**Work required:**
Nothing in the records may be altered. Repeat them in full.
Content starts
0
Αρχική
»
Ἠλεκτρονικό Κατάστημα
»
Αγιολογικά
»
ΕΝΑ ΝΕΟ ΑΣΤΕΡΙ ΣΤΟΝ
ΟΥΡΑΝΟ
Content ends
**Task answer:**
0
Αρχική
»
Ἠλεκτρονικό Κατάστημα
»
Αγιολογικά
»
ΕΝΑ ΝΕΟ ΑΣΤΕΡΙ ΣΤΟΝ
ΟΥΡΑΝΟ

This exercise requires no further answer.